(DATASET EXCERPT begins)
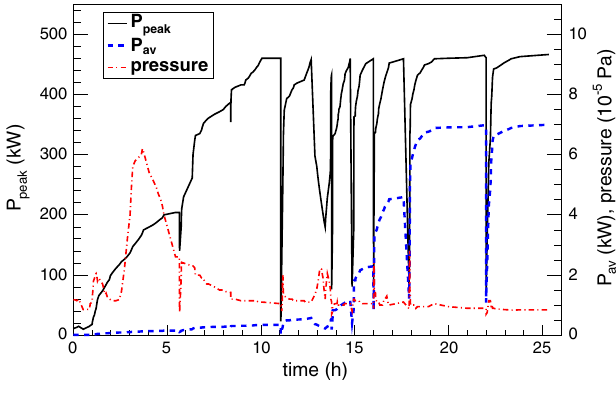
FIG. 4. Conditioning history of RFQ III.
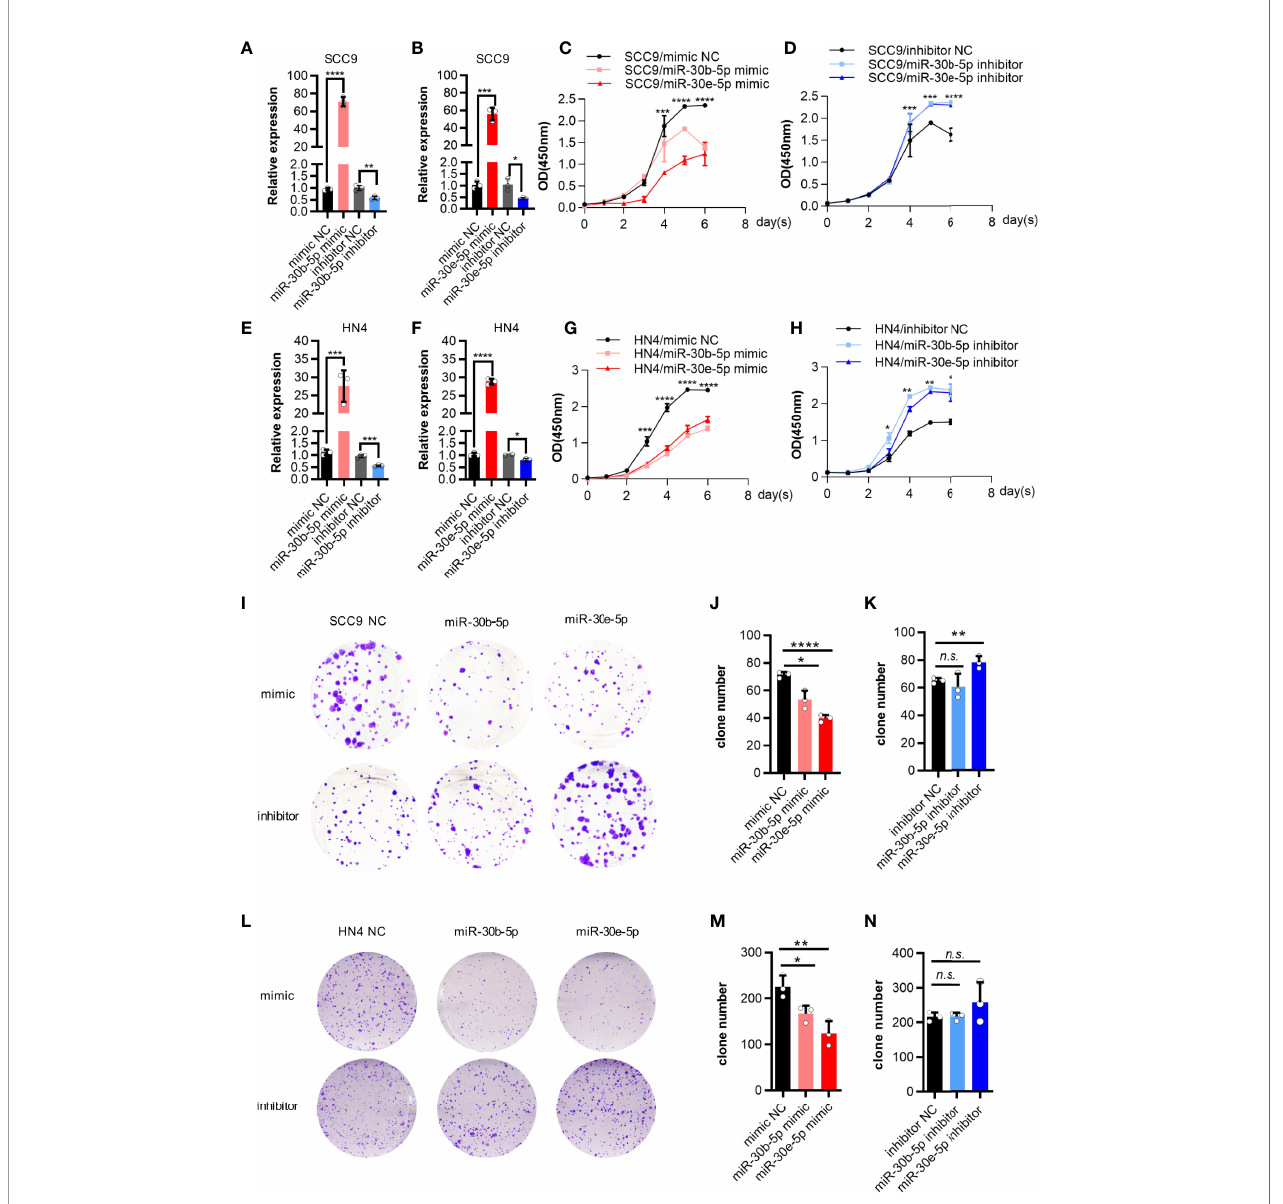
FIGURE 3 | The proliferation of SCC9 and HN4 cells was depressed by miR-30b-5p or miR-30e-5p. (A) The expression level of miR-30b-5p in SCC9 cells after transfection with miR-30b-5p mimic or inhibitor. (B) The expression level of miR-30e-5p in SCC9 cells after transfection with miR-30e-5p mimic or inhibitor. (C) The proliferation of SCC9 cells after transfection with miR-30b-5p or miR-30e-5p mimic. (D) The proliferation of SCC9 cells after transfection with miR-30b-5p or miR- 30e-5p inhibitor. (E) The expression level of miR-30b-5p in HN4 cells after transfection with miR-30b-5p mimic or inhibitor. (F) The expression level of miR-30e-5p in HN4 cells after transfection with miR-30e-5p mimic or inhibitor. (G) The proliferation of HN4 cells after transfection with miR-30b-5p or miR-30e-5p mimic. (H) The proliferation of HN4 cells after transfection with miR-30b-5p or miR-30e-5p inhibitor. (I – K) The colony formation of SCC9 cells depressed by miR-30b-5p or miR- 30e-5p. (L – N) The colony formation of HN4 cells depressed by miR-30b-5p or miR-30e-5p. (* p <0.05, ** p <0.01, *** p <0.001, **** p <0.0001, n.s., no signi fi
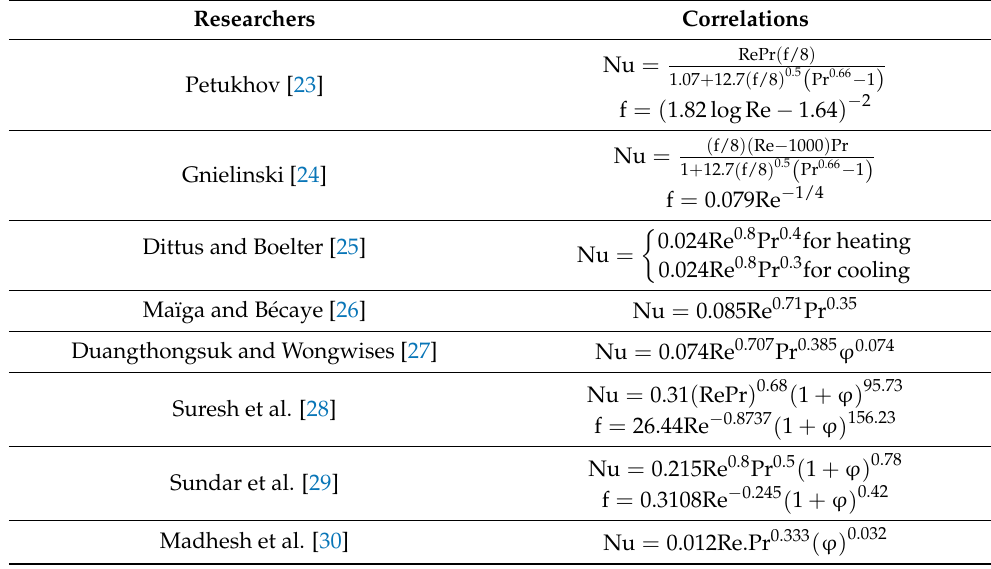
Table 5. Correlation relations for Nusselt number and flow friction for various flow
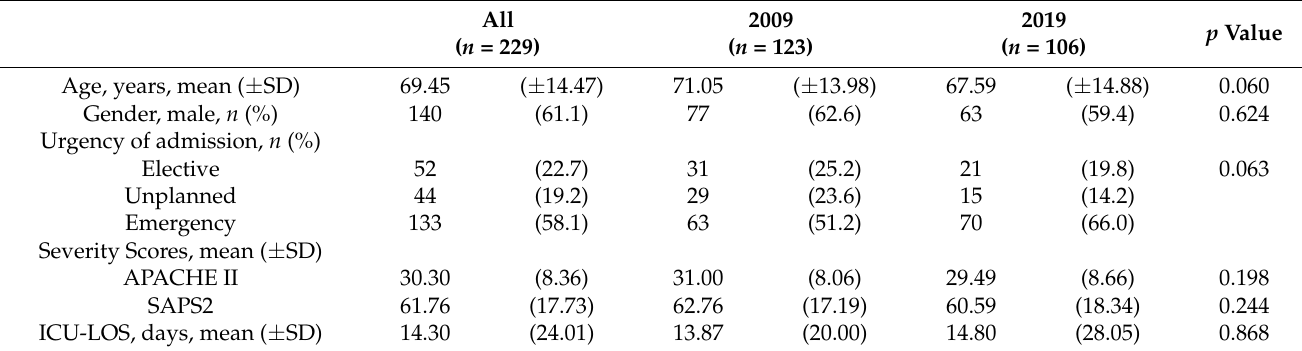
Table 1. Patient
(DATASET EXCERPT ends)
Omit the pictures, then set down all the remaining data exactly as given.

ANSWER FOR THIS EXERCISE:
FIG. 4. Conditioning history of RFQ III.
FIGURE 3 | The proliferation of SCC9 and HN4 cells was depressed by miR-30b-5p or miR-30e-5p. (A) The expression level of miR-30b-5p in SCC9 cells after transfection with miR-30b-5p mimic or inhibitor. (B) The expression level of miR-30e-5p in SCC9 cells after transfection with miR-30e-5p mimic or inhibitor. (C) The proliferation of SCC9 cells after transfection with miR-30b-5p or miR-30e-5p mimic. (D) The proliferation of SCC9 cells after transfection with miR-30b-5p or miR- 30e-5p inhibitor. (E) The expression level of miR-30b-5p in HN4 cells after transfection with miR-30b-5p mimic or inhibitor. (F) The expression level of miR-30e-5p in HN4 cells after transfection with miR-30e-5p mimic or inhibitor. (G) The proliferation of HN4 cells after transfection with miR-30b-5p or miR-30e-5p mimic. (H) The proliferation of HN4 cells after transfection with miR-30b-5p or miR-30e-5p inhibitor. (I – K) The colony formation of SCC9 cells depressed by miR-30b-5p or miR- 30e-5p. (L – N) The colony formation of HN4 cells depressed by miR-30b-5p or miR-30e-5p. (* p <0.05, ** p <0.01, *** p <0.001, **** p <0.0001, n.s., no signi fi
Table 5. Correlation relations for Nusselt number and flow friction for various flow
Table 1. Patient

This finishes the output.